Character. Maternal line ID variable to be created and added to the pedigree

patID

Character. Paternal line ID variable to be created and added to the pedigree

type

Character vector. Specifies which summaries to compute. Options: `"fathers"`, `"mothers"`, `"families"`. Default includes all three.

byr

Character. Optional column name for birth year. Used to determine the oldest lineages.

include_founder

Logical. If `TRUE`, includes the founder (originating member) of each lineage in the output.

founder_sort_var

Character. Column used to determine the founder of each lineage. Defaults to `byr` (if available) or `personID` otherwise.

nbiggest

Integer. Number of largest lineages to return (sorted by count).

noldest

Integer. Number of oldest lineages to return (sorted by birth year).

skip_var

Character vector. Variables to exclude from summary calculations.

five_num_summary

Logical. If `TRUE`, includes the first quartile (Q1) and third quartile (Q3) in addition to the minimum, median, and maximum values.

verbose

Logical, if TRUE, print progress messages.

Value

A data.frame (or list) containing summary statistics for family, maternal, and paternal lines, as well as the 5 oldest and biggest lines.

Details

The function calculates standard descriptive statistics, including the count of individuals in each lineage, means, medians, minimum and maximum values, and standard deviations. Additionally, if `five_num_summary = TRUE`, the function includes the first and third quartiles (Q1, Q3) to provide a more detailed distributional summary.
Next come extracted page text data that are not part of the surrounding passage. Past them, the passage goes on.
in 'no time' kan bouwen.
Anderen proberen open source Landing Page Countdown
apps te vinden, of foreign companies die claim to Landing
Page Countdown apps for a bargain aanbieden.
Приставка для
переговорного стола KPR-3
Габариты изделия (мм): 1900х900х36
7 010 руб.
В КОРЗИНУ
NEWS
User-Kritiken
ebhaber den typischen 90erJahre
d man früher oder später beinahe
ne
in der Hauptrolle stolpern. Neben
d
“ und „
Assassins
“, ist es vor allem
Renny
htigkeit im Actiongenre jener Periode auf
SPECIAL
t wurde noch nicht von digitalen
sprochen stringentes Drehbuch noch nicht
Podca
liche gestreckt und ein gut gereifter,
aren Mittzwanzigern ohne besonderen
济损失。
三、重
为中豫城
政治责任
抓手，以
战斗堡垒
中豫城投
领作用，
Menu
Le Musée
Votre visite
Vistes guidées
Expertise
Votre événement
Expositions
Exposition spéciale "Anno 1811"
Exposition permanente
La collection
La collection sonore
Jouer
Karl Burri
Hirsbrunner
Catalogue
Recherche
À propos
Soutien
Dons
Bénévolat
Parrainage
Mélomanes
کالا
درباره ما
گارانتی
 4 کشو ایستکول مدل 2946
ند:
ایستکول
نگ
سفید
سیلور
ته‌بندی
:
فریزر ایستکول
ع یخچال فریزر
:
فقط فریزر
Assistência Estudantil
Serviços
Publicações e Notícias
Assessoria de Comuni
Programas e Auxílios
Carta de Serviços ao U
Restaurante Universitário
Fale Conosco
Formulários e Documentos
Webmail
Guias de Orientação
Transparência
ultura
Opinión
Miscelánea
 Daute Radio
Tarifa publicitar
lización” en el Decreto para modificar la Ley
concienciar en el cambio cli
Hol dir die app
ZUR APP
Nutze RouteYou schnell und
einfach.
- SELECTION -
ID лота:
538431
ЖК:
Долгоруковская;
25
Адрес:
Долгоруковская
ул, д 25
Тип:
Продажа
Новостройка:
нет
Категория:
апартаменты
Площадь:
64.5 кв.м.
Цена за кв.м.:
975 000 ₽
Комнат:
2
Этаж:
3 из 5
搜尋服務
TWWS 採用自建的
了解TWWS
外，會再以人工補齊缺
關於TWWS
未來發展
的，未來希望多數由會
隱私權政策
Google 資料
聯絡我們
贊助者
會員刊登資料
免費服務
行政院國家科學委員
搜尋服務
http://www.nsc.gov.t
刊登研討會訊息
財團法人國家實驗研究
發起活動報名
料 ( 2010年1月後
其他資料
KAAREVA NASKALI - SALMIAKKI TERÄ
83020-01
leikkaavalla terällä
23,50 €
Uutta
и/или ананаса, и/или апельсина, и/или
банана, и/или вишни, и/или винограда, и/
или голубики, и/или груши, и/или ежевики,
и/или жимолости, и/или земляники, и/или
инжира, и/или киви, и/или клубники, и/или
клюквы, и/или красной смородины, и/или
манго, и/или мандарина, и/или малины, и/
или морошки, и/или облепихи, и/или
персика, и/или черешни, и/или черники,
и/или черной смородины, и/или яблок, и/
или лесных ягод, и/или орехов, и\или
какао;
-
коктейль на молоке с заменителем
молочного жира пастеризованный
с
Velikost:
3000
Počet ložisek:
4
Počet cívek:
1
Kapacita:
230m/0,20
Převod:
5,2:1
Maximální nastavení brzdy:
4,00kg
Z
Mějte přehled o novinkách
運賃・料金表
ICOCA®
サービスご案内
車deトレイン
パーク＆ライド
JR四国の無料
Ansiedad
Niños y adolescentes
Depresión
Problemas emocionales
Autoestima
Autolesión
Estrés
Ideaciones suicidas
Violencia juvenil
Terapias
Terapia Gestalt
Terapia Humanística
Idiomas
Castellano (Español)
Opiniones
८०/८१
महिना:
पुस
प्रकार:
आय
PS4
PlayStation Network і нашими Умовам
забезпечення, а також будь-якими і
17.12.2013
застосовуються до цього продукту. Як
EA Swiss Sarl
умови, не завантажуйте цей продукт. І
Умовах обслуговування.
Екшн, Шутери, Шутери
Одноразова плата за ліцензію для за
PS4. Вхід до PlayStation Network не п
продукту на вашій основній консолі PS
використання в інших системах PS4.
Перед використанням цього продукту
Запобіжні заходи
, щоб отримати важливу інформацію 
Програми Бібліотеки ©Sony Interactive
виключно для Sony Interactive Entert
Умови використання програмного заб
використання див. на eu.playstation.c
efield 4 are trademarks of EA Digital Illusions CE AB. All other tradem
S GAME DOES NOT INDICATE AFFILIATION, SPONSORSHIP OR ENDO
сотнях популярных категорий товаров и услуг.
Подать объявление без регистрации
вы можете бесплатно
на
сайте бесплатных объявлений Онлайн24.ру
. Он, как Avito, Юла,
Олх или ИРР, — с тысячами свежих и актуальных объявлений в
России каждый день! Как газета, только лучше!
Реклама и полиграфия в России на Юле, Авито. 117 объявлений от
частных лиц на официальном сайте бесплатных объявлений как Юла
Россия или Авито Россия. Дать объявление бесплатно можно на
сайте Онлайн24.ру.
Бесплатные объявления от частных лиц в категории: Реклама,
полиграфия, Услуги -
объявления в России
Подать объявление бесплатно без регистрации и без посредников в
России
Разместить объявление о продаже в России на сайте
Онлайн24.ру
Users can also specify variables to exclude from the analysis via `skip_var`.

Beyond summary statistics, the function identifies the founding member of each lineage based on the specified sorting variable (`founder_sort_var`), defaulting to birth year (`byr`) when available or `personID` otherwise. Users can retrieve the largest and oldest lineages by setting `nbiggest` and `noldest`, respectively.